Question No. 2: what about compatibility with VMWare vSphere
Since AMD EPYC’s native environment is “clouds”, all cloud-based operating systems support these processors without complaints and without limitations. And it’s not enough to just say that it " starts and works." Unlike Xeon-s, EPYC processors use chiplet layout. In the case of the first generation (7001 series), there are four separate chips with their cores and a memory controller on the common CPU body, and a situation can occur when the virtual machine uses computing cores belonging to one NUMA domain, and the data lies in memory strips connected to the NUMA domain of another chip, which causes an extra load on the bus inside the CPU. Therefore, SOFTWARE manufacturers have to optimize their code for the features of the architecture. In particular, VMWare has learned to avoid such distortions in the allocation of resources for virtual machines, and if you are interested in details, I recommend reading this article. Fortunately, EPYC 2 on the Rome kernel does not have these layout subtleties due to the layout features, and each physical processor can be initialized as a single NUMA domain.
Those who are beginning to be interested in AMD processors often have questions: how will EPYC interact with the products of competitors in the field of virtualization? After all, in the field of machine learning, Nvidia still reigns Supreme, and in network communications - Intel and Mellanox, which is now part of Nvidia. I want to give one screenshot, which shows the devices that are available for passing through in the virtual machine environment, bypassing the hypervisor. Given that AMD EPYC Rome has 128 PCI Express 4.0 lines, you can install 8 graphics cards in a server and throw them into 8 virtual machines to speed up Tensorflow or other machine learning packages.
Let's take a little lyrical digression and set up our mini-data center for machine learning needs with Nvidia P106-090 video cards that do not have video outputs and are designed specifically for GPU computing. And let evil tongues say that this is a "mining stub", for me it is a "mini Tesla", perfectly coping with small models in Tensorflow. Assembling a small workstation for machine learning, installing desktop video cards in it, you may notice that a VM with one video card runs fine, but to make this whole design work with two or more GPUs that are not designed to work in the data center, you need to change the initialization method of the PCI-E device in The VMware ESXi configuration file. Enable access to the host via SSH, connect under the root account:
and in opened file we should find
be sure it has (instead ffff it will be your ID’s of devices)
10de ffff d3d0 false
10de ffff d3d0 false
Then overload the host, add a video card in the guest operating system and include it. Install / run Jupyter for remote access “a La Google Colab”, and make sure that the training of the new model is running on two GPUs.

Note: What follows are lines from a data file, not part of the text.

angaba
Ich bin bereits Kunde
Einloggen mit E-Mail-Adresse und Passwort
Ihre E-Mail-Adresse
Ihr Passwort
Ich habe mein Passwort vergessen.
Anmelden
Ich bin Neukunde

Once I had to quickly count 3 models, and I ran 3 VM Ubuntu, throwing in each one GPU, and accordingly on one physical server at the same time considered three models, which without virtualization with desktop graphics cards can not be done. Just imagine: for one task you can use a virtual machines with 8 GPUs, and for another-8 virtualok, each of which has 1 GPU. But do not choose gaming video cards instead of professional ones, because after we changed the initialization method to bridge, as soon as you turn off the Ubuntu guest OS with discarded video cards, it will not start again until the hypervisor restarts. So for home / office this solution is still tolerable, but for Cloud-data center with high requirements for Uptime-no longer.
But these are not all pleasant surprises: since AMD EPYC is a SoC, it does not need a South bridge, and the manufacturer delegates to the processor such pleasant functions as probros to the SATA controller virtualizer. Please: there are two of them, and you can leave one for the hypervisor and give the other to the virtual software data warehouse.

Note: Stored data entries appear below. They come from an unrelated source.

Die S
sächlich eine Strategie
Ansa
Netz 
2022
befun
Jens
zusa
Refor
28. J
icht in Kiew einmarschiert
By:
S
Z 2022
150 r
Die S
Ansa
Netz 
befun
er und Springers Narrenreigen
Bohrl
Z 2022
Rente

Unfortunately, I can’t show SR-IOV working in a live example, and there is a reason for that. I will leave this pain “for later” and pour out my soul further down the text. This feature allows you to physically throw a single device, such as a network card into several virtual machines at once, for example, Intel X520-DA2 allows you to share a single network port on 16 devices, and Intel X550 - on 64 devices. You can physically throw one adapter in one VM several times to poshamanit with several VLANs. But somehow this feature does not find much use even in cloud environments.